Et le Ministère espère pieusement des volontaires, car la solidarité pour ces territoires oubliés de la République, où ont fermé écoles et services publiques, l’exige.
Les médecins, variables d’ajustement d’un système en déclin, ont encore l’obligation de résoudre les difficultés d’accès aux soins, conséquence de la débâcle politique.
Et quand nous parlons d’obligation, ce n’est pas une exagération !
Le Sénateur Philippe Mouiller, élu Les Républicains (n’oublions pas que M. Neuder est aussi LR) et Président de la Commission des Affaires sociales du Sénat a retranscrit la Mission de Solidarité Territoriale dans sa proposition de loi (PPL) votée en première lecture et en procédure accélérée.
Proposition de loi, n° 1424 – 17e législature – Assemblée nationale
Cette mission, qui tient plus de la permanence que de la continuité des soins, repose sur la base du volontariat (sous réserve d’un nombre suffisant de médecins !) sous la contrainte de possibles réquisitions assorties de lourdes pénalités financières (chapitre IV PPL MOULLIER) :
« – cette participation s’exerce sur la base du volontariat ou, à défaut, sur désignation du directeur général de l’agence régionale de santé.
– en cas de refus de participation à la mission de solidarité territoriale, le directeur général de l’agence régionale de santé peut prononcer à l’encontre du médecin une pénalité financière.
– le montant de cette pénalité est fixé en fonction du nombre de jours ayant fait l’objet d’un refus de participer à la mission et de la réitération éventuelle du refus.
– un décret en Conseil d’État fixe les conditions d’application du présent article, notamment le nombre de jours maximal pour lequel un médecin peut être désigné pour participer à la mission et le montant de la pénalité financière, dans la limite de mille euros par jour ».’
Le Ministère nous concède donc une indemnité de 200 euros par jour pour fermer nos cabinets au détriment de notre patientèle, mais la peine encourue en cas de refus de participation à cette nouvelle mission pourrait s’élever à 1000 euros par jour, si la PPL MOUILLER était votée !
En général l’attractivité d’une mesure repose sur une incitation forte. A l’inverse, les politiques privilégient la sanction financière pour motiver les médecins…

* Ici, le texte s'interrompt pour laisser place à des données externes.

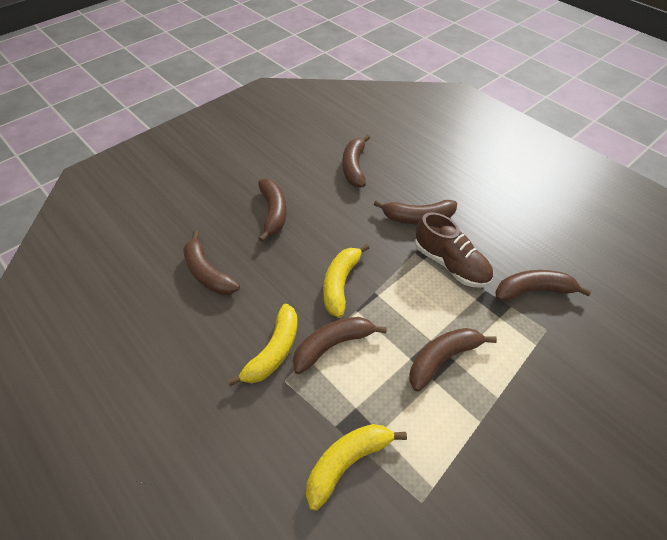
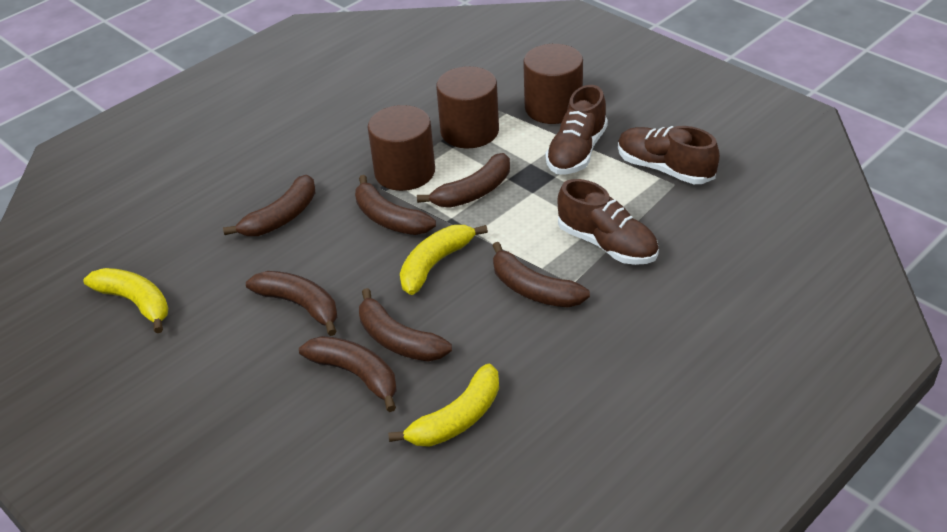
brown cylinder: none = 0 -> [368,105,435,191] [436,66,499,148] [523,44,583,124] = 3
brown shoe: [415,212,493,288] = 1 -> [546,85,608,174] [558,179,659,265] [618,126,720,184] = 3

La seule mesure d’équilibre qui favoriserait le volontariat et donc l’accès aux soins dans le cadre de cette mission semble évidente, en concordance avec la mission de permanence des soins en zones d’intervention prioritaire (ZIP) : la défiscalisation intégrale des actes et des indemnités.

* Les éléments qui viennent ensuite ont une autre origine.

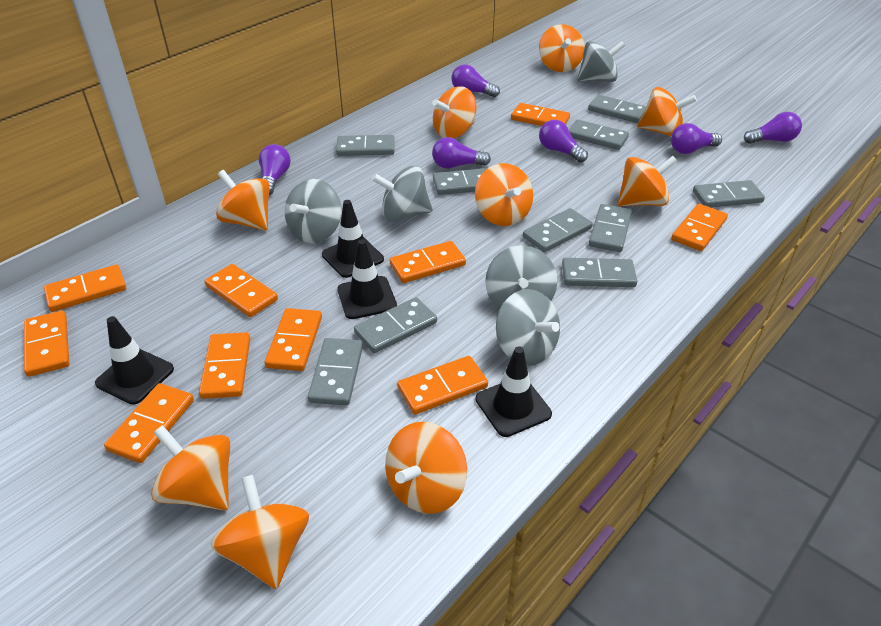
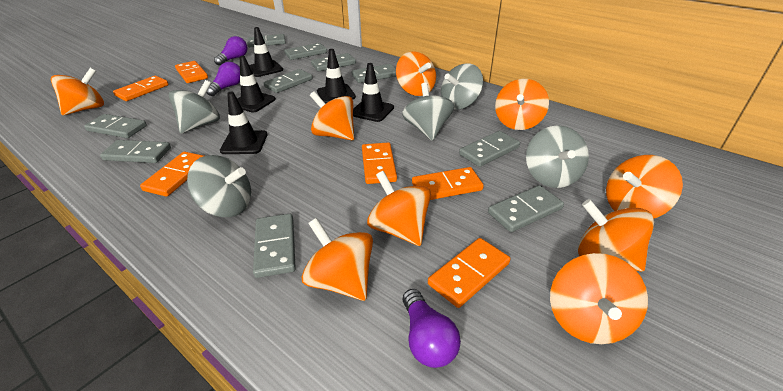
black traffic cone: [95,316,174,405] [322,200,384,278] [337,239,397,319] [476,346,552,437] = 4 -> [220,92,267,154] [237,56,276,112] [249,27,283,77] [317,49,356,104] [353,63,394,122] = 5
orange domino: [24,310,69,377] [44,264,126,312] [104,383,194,463] [199,332,250,399] [205,264,278,317] [265,308,322,371] [390,241,466,283] [397,356,488,415] [511,103,570,126] [671,204,728,251] = 10 -> [113,76,168,101] [140,152,204,197] [175,61,208,83] [362,142,397,184] [412,167,484,200] [428,238,510,308] = 6
purple light bulb: [259,144,291,195] [432,137,491,169] [451,64,500,97] [539,120,588,163] [671,123,722,154] [744,112,802,144] = 6 -> [206,62,240,96] [214,36,248,66] [403,289,461,368] = 3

Saluons la volonté du ministre, M. Neuder, de défendre le principe du volontariat. Force est de constater qu’il est isolé, car cela n’apparait pas explicitement dans le Pacte du Premier ministre et la PPL Mouiller ouvre la voie à de possibles réquisitions sous peine de sanctions.
Exiger toujours plus des médecins, les contrôler plus encore, imposer un volontariat sous contrainte, aux risques de pénalités financières au même titre que la mise sous objectifs (MSO), est un énième affront d’une maltraitance institutionnelle, dont le poids n’a jamais été aussi lourd à porter et à supporter.
L’UFMLS entend alerter tous les médecins et être force de propositions pour que des mesures incitatives fortes fassent du volontariat une réalité. Nous rejetons fermement toute nouvelle forme de contrainte et, plus encore, de possibles pénalités financières aussi injustes qu’indécentes.